Twins Owner Carl Pohlad and President Jerry Bell presented
MLB's Executive Council with a 38-page booklet that detailed
the team's situation. The two also discussed the "team's
bleeding finances, rebuffed legislative efforts and need to
explore options in other cities." The booklet presented to
the Council stated that the team believes "there aren't any
Minnesota-based buyers willing to keep the team in the state
at a price that Pohlad seeks" and that "no new owner could
sustain continuing losses in the Dome in the years before a
new stadium is built" (Minneapolis STAR TRIBUNE, 6/11).
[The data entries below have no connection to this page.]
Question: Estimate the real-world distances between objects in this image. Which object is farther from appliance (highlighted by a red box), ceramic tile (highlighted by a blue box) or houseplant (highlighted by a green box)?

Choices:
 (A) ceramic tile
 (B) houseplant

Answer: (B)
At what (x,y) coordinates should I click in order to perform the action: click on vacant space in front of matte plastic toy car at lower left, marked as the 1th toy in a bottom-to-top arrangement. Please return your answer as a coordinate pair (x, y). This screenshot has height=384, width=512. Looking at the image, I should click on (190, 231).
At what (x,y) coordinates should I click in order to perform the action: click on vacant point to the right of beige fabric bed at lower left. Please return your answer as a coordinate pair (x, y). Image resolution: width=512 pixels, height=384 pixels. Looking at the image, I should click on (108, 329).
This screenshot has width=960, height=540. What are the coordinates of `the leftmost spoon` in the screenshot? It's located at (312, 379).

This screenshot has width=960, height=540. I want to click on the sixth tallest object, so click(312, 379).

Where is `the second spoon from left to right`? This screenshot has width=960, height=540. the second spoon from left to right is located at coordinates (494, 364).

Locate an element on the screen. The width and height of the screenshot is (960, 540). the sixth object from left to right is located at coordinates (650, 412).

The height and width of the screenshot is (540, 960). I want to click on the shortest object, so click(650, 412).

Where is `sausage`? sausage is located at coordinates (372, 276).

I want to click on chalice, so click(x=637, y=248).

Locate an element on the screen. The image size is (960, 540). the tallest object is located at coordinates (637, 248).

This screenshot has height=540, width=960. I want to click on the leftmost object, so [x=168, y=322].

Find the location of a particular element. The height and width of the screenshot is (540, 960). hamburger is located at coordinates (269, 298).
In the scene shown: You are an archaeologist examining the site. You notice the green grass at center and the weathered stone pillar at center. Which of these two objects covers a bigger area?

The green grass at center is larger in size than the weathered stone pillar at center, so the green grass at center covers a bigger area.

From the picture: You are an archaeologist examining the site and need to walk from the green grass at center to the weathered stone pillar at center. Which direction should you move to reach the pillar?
LIKE FATHER, LIKE SON: MN attorney Clark Griffith,
whose father, Calvin, sold the Twins to Pohlad in '84, said
yesterday that he and a group of partners "are poised" to
offer $80-90M for the team and "keep it in the Metrodome for
the next five years." Pohlad, told of Griffith's interest:
"You think I've been working my ass off for a new stadium to
put it up for sale?" But the STAR TRIBUNE's Weiner writes
that "Griffith's comments will undoubtedly shake up the new
ballpark campaign." In Philadelphia, AL owners "will
discuss the Twins' status" today and Acting Commissioner Bud
Selig said he "would have a 'definitive' Twins announcement
Thursday" (Minneapolis STAR TRIBUNE, 6/11). A STAR TRIBUNE
editorial, on legislative action for a new ballpark: "Come
September they'll have to agree to a stadium financing plan
or face the virtual certainty of having the Twins announce a
few days later that they will leave Minnesota at the end of
the 1998 season" (Minneapolis STAR TRIBUNE, 6/11).